*** EXCERPT PROVIDED

Goodness Gracious, Great Balls of Fire Fest

Years ago, when our young family left India for my wife's next diplomatic assignment—Paris!—we stopped in Japan along to the way to visit old friends from our English teaching days. Dana's Japanese former boss, kindly Mr. Kaguchi, took us to a festival in his hometown—and almost killed us! I write about it in Kept: An American Househusband in Paris, which will be released this winter. Here's an excerpt. I hope you enjoy it. -- g

On the night of his hometown festival, Mr. Kaguchi picks us up at our friends' house.

“Your children should not come,” he says. “The festival is extremely dangerous.”

Dana looks at me askance. “Extremely dangerous?”

“Come on,” I say. “This is Japan. How dangerous could it be?”

Dana and I happily ditch the kids, and, after a short drive, we arrive in Mr. Kaguchi’s old stomping ground under a full moon. We drink from enormous casks of sake and snack on savory crepe-like okonomiyaki—literally translated as “grilled whatever-you-like”—until the organizers gather the crowd in the festival field.

“We must now scare the oni with balls of fire,” Mr. Kaguchi says.

The oni—ogre or troll—is a feature of many Japanese festivals, and usually the point is to scare, kill, banish, or otherwise hurt the oni’s feelings, often with fire.

“Oh, of course,” I say. “The oni must pay for his crimes.”

Dana and I follow like so many clueless sheep to the slaughter, as participants (men, women, children) are arranged in a circle around a tall bamboo pole with a wicker basket on top. The rules of the game are laid out, but since we’re not really paying attention and have pretty much forgotten our Japanese, we don’t exactly get the finer points, let’s say. My curiosity is piqued as everyone is given a ball of socks attached to a long wire.

“You must throw your ball into the basket on the top of the pole,” Mr. Kaguchi says.

I don’t understand how this will get rid of the oni, but, whatever … I look at Dana. “Do you smell, like, diesel, or something?”

She sniffs and makes a face. “Uh … I think it’s coming from the sock ball thingies.”

Then a guy runs around the circle with a torch and lights our balls on fire!

Hajime!” he cries. “Go!”

******

* **STATED GOAL A**
Output the records from their first line through the line that contains "18: (523, 219)", including both of those lines. Leave the pictures out.

*** MATERIAL TO PROCESS

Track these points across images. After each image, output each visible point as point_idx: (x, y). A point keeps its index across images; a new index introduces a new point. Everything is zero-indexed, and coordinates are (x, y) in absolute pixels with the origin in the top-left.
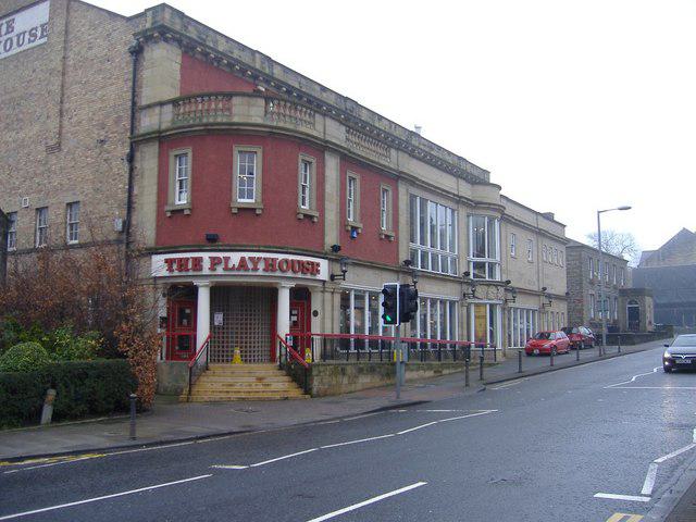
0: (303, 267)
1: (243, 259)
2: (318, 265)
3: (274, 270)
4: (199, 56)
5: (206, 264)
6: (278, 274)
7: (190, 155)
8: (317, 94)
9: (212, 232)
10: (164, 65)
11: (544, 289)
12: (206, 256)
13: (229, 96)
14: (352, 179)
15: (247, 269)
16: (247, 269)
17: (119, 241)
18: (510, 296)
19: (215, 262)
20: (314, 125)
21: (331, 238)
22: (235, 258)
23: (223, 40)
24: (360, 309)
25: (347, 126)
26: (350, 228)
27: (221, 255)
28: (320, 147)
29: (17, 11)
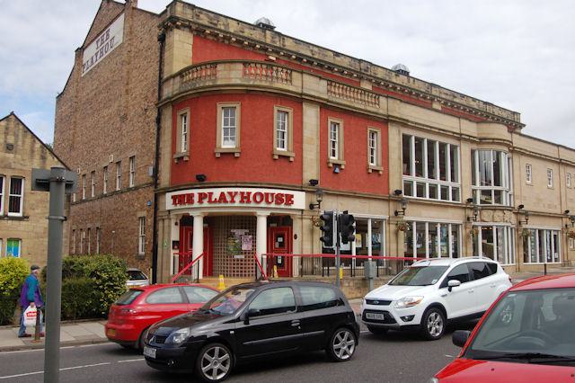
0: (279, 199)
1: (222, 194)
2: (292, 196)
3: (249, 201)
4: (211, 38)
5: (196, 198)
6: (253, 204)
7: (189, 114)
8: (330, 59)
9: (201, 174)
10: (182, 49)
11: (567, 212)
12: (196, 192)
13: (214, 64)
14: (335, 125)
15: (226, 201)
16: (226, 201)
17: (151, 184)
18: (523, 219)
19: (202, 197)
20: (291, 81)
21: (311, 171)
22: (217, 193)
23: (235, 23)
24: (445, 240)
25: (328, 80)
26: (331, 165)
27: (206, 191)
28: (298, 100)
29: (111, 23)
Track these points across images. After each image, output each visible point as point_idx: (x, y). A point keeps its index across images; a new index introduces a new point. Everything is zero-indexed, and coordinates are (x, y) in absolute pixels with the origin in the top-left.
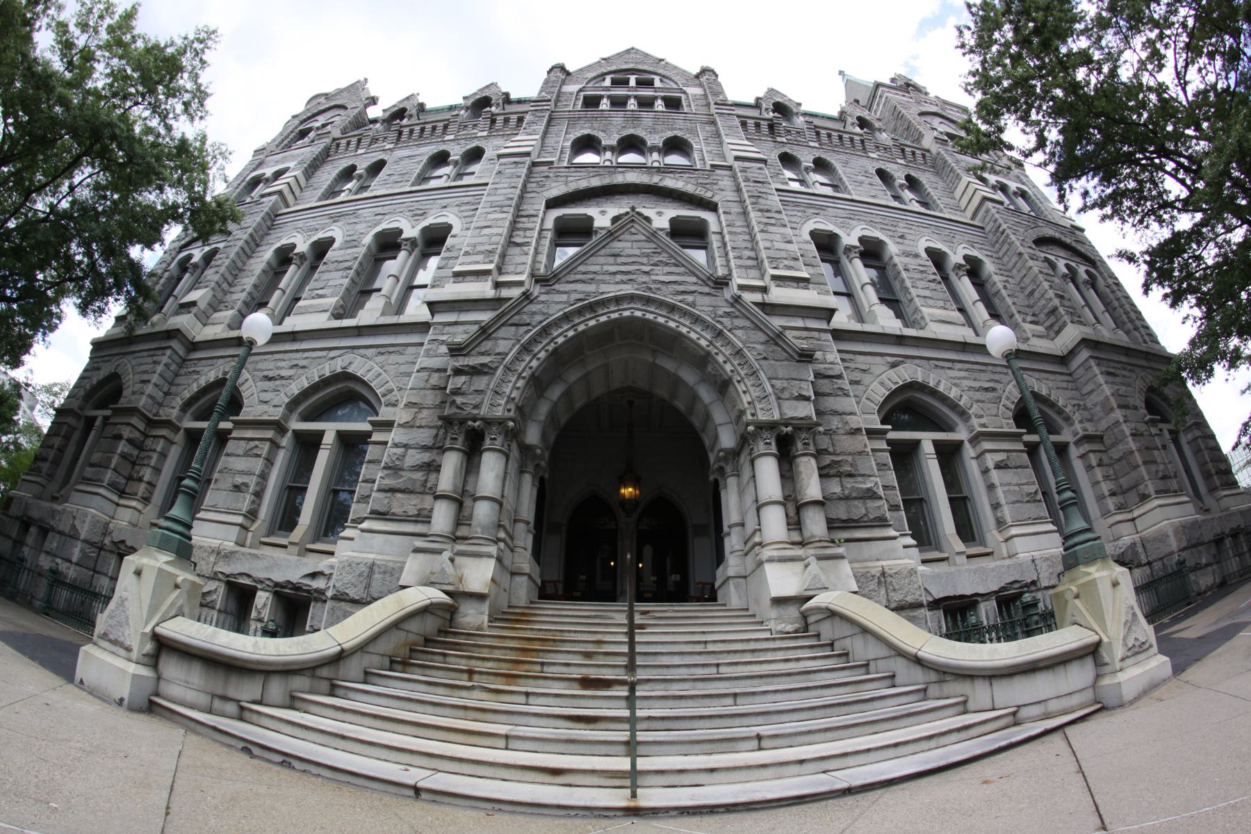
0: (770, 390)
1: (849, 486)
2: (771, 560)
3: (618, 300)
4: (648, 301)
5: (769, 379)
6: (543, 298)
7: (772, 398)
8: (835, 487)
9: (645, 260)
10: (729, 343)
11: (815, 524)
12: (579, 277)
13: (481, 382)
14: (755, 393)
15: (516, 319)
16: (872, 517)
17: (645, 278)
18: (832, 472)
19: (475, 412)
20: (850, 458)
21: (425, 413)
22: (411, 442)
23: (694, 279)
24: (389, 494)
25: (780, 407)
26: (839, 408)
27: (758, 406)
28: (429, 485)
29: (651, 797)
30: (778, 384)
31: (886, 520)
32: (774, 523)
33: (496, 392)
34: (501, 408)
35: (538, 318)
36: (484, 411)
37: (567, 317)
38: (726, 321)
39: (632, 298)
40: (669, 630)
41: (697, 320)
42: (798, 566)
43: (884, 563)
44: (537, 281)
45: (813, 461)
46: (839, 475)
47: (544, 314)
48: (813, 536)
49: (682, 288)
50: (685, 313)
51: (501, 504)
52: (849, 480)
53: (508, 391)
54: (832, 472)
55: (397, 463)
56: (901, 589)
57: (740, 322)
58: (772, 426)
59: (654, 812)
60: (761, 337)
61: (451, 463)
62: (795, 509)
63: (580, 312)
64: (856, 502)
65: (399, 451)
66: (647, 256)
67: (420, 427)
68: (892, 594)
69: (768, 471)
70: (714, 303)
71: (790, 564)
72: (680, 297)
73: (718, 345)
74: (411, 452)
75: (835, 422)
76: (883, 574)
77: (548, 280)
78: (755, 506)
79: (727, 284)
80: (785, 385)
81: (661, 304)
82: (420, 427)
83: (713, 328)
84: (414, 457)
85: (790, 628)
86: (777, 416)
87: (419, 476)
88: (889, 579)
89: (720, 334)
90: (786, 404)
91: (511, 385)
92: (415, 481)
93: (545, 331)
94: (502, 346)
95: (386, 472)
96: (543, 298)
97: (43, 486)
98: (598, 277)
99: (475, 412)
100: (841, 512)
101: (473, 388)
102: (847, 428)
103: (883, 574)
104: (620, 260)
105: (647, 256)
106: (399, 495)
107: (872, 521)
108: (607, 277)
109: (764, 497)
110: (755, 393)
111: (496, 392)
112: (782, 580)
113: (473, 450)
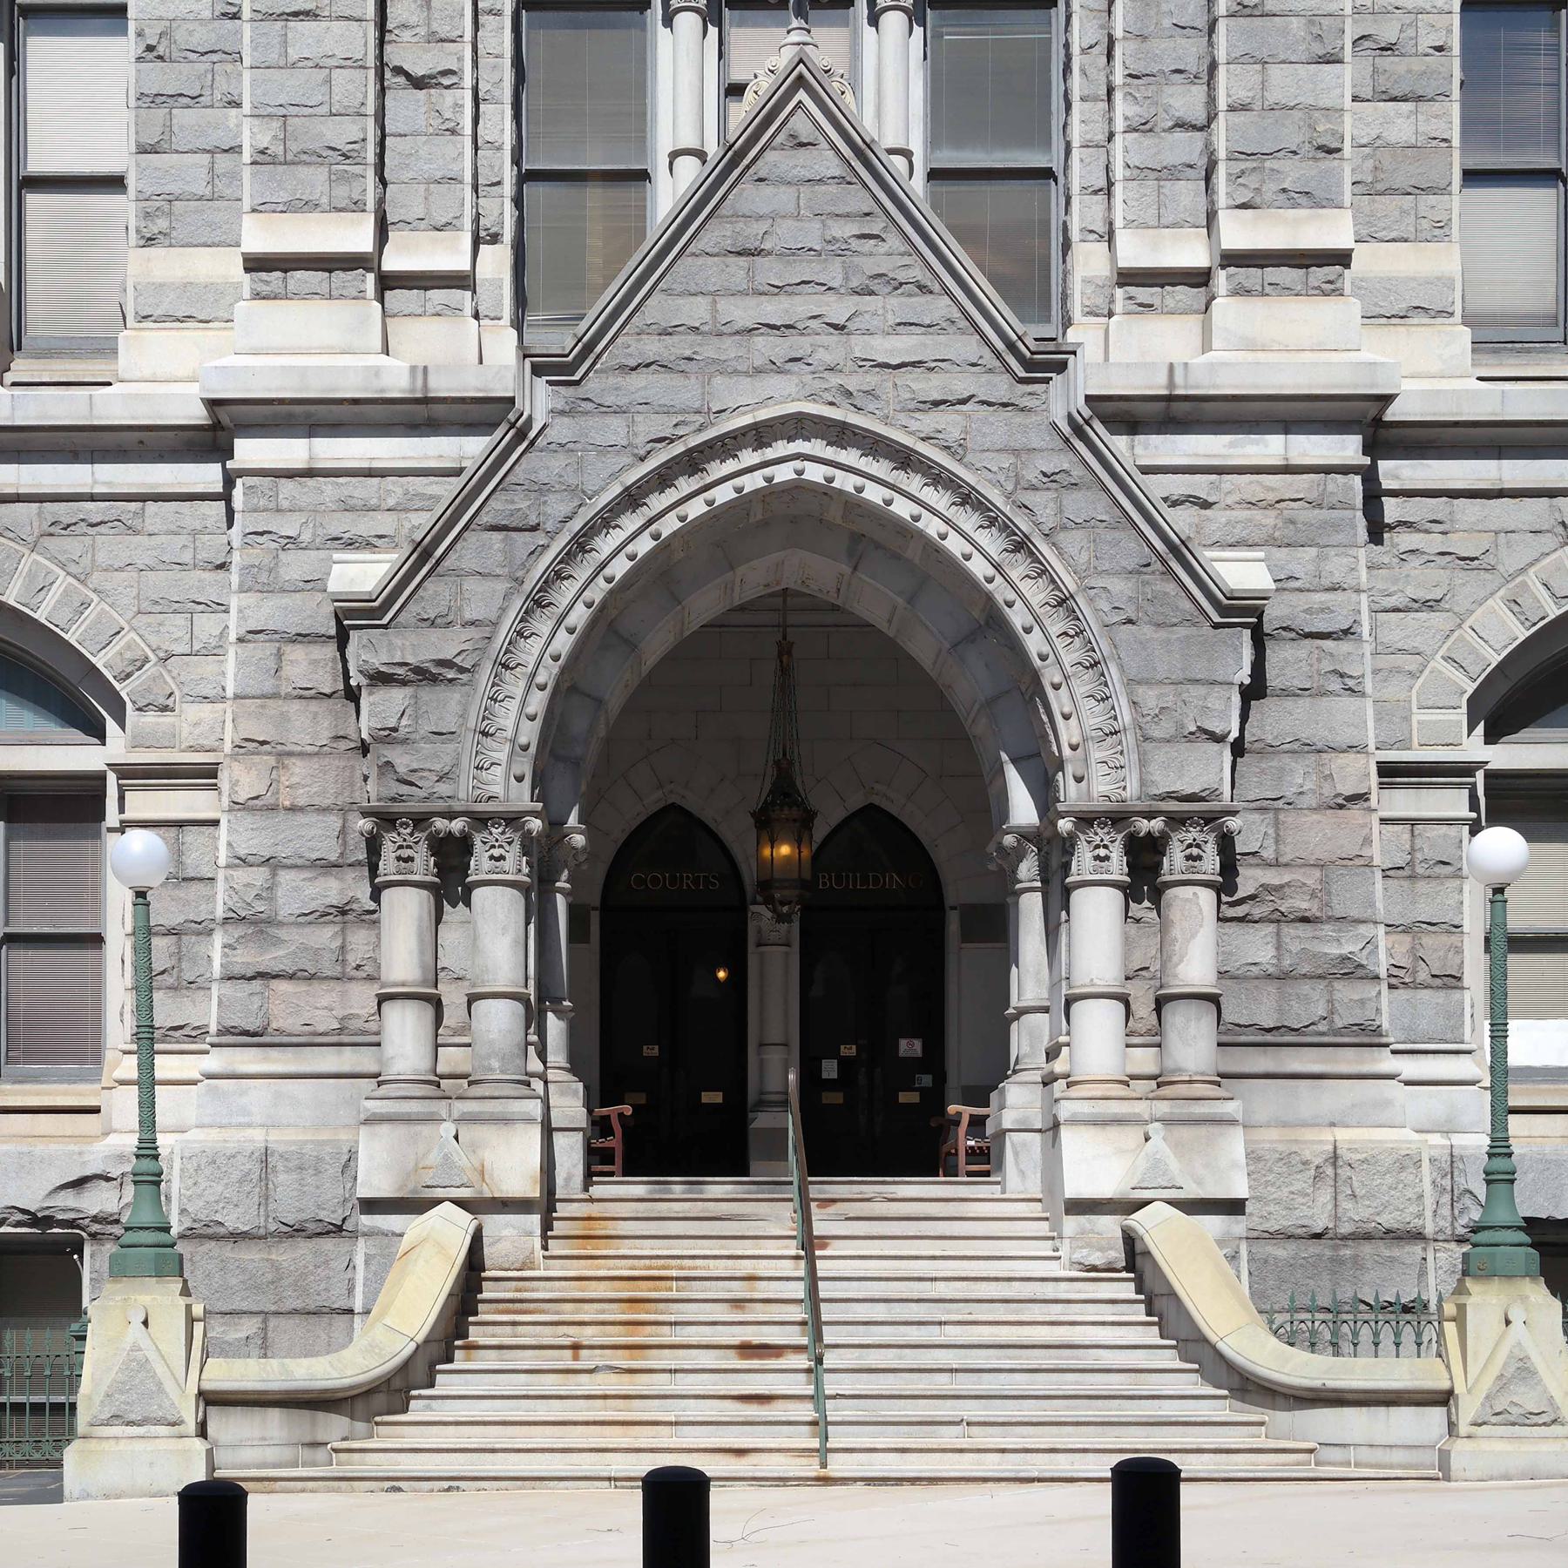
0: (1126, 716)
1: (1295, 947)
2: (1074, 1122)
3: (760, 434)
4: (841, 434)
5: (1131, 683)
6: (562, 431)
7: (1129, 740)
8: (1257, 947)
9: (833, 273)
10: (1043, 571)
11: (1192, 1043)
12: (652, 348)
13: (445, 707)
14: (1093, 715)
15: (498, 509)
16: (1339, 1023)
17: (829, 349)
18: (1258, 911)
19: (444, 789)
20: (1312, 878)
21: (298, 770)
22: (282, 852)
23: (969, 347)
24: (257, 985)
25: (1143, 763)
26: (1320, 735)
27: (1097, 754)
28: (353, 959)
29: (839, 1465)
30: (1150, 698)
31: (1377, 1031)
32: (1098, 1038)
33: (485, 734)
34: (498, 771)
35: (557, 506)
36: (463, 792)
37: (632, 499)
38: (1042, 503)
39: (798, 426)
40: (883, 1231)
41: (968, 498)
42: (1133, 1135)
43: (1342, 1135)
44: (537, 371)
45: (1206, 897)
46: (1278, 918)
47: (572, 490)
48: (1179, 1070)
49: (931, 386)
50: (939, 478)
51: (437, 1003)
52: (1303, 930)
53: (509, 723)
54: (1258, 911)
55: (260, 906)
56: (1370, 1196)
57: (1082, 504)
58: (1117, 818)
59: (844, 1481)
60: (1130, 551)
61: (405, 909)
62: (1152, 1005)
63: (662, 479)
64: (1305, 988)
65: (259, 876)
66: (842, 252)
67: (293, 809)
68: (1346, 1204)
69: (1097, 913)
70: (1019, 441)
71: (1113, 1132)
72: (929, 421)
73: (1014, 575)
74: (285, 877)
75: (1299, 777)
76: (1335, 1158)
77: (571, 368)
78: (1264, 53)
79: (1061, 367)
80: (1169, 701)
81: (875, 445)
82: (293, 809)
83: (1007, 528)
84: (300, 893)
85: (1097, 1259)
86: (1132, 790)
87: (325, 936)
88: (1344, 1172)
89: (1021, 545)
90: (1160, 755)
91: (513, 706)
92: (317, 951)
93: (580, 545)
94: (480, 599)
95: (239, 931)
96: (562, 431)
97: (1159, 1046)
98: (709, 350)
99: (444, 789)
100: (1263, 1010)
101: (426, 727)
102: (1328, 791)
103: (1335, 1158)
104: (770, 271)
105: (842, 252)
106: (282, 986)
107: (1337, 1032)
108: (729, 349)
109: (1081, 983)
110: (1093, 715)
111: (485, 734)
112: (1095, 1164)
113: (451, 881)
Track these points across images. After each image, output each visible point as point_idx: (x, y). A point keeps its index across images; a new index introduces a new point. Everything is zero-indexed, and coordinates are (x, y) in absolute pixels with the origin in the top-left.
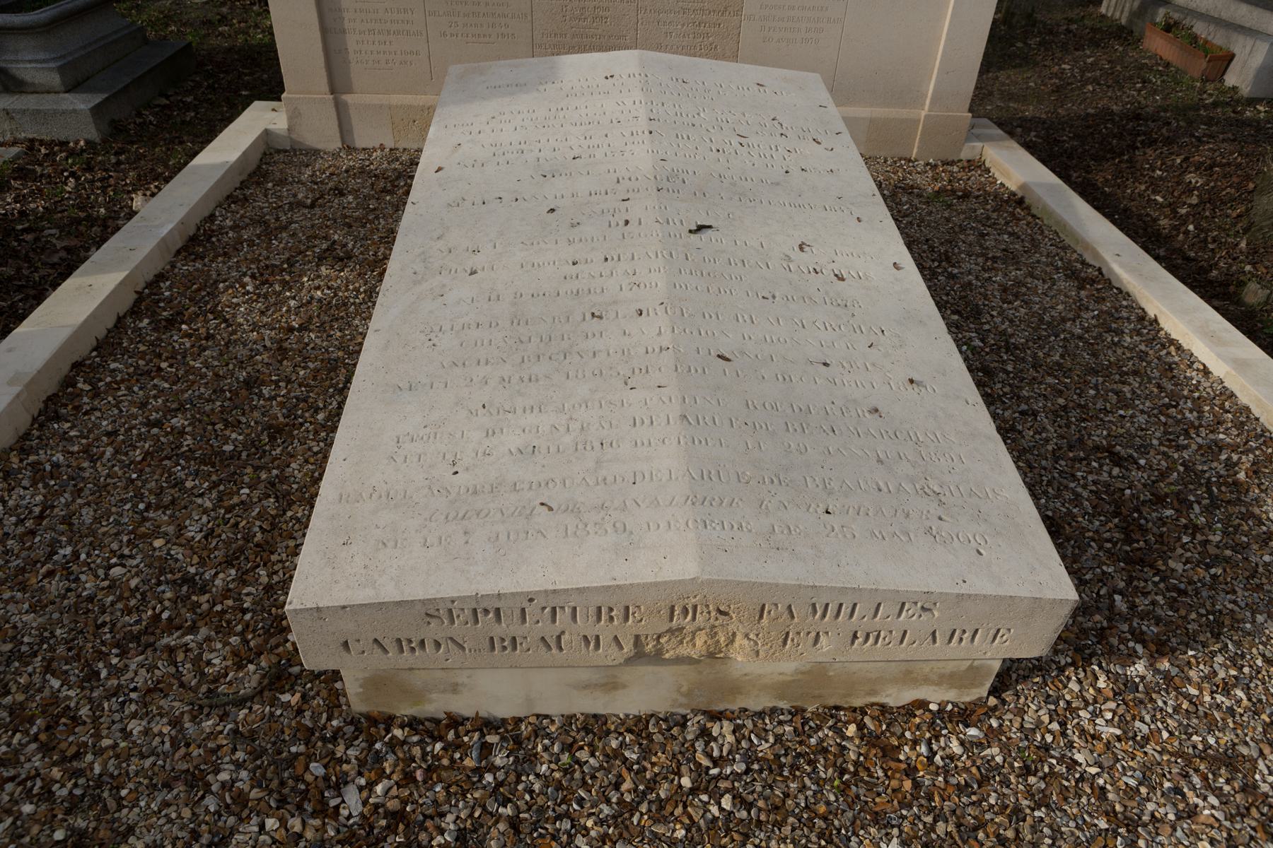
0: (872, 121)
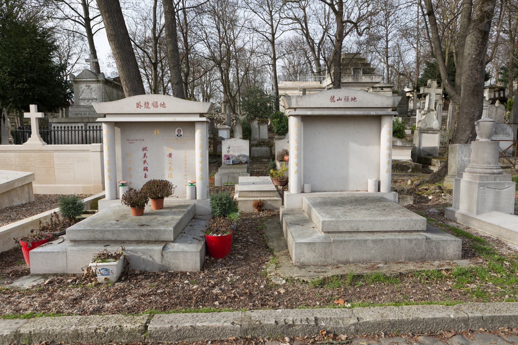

******

* **STATED GOAL B**
Return the passage of the festival excerpt that begins at the words "Goodness Gracious, Great" and ends after the words "our friends' house.", copied word for word.

* **EXPECTED OUTPUT A**
Track these points across images. After each image, output each visible point as point_idx: (x, y). A point keeps its index across images; a new index introduces a new point. Everything is zero-indexed, and coordinates are (x, y) in absolute pixels with the origin in the top-left.
0: (303, 267)
1: (243, 259)
2: (318, 265)
3: (274, 270)
4: (199, 56)
5: (206, 264)
6: (278, 274)
7: (190, 155)
8: (317, 94)
9: (212, 232)
10: (164, 65)
11: (544, 289)
12: (206, 256)
13: (229, 96)
14: (352, 179)
15: (247, 269)
16: (247, 269)
17: (119, 241)
18: (510, 296)
19: (215, 262)
20: (314, 125)
21: (331, 238)
22: (235, 258)
23: (223, 40)
24: (360, 309)
25: (347, 126)
26: (350, 228)
27: (221, 255)
28: (320, 147)
29: (17, 11)
0: (279, 199)
1: (222, 194)
2: (292, 196)
3: (249, 201)
4: (211, 38)
5: (196, 198)
6: (253, 204)
7: (189, 114)
8: (330, 59)
9: (201, 174)
10: (182, 49)
11: (567, 212)
12: (196, 192)
13: (214, 64)
14: (335, 125)
15: (226, 201)
16: (226, 201)
17: (151, 184)
18: (523, 219)

* **EXPECTED OUTPUT B**
Goodness Gracious, Great Balls of Fire Fest

Years ago, when our young family left India for my wife's next diplomatic assignment—Paris!—we stopped in Japan along to the way to visit old friends from our English teaching days. Dana's Japanese former boss, kindly Mr. Kaguchi, took us to a festival in his hometown—and almost killed us! I write about it in Kept: An American Househusband in Paris, which will be released this winter. Here's an excerpt. I hope you enjoy it. -- g

On the night of his hometown festival, Mr. Kaguchi picks us up at our friends' house.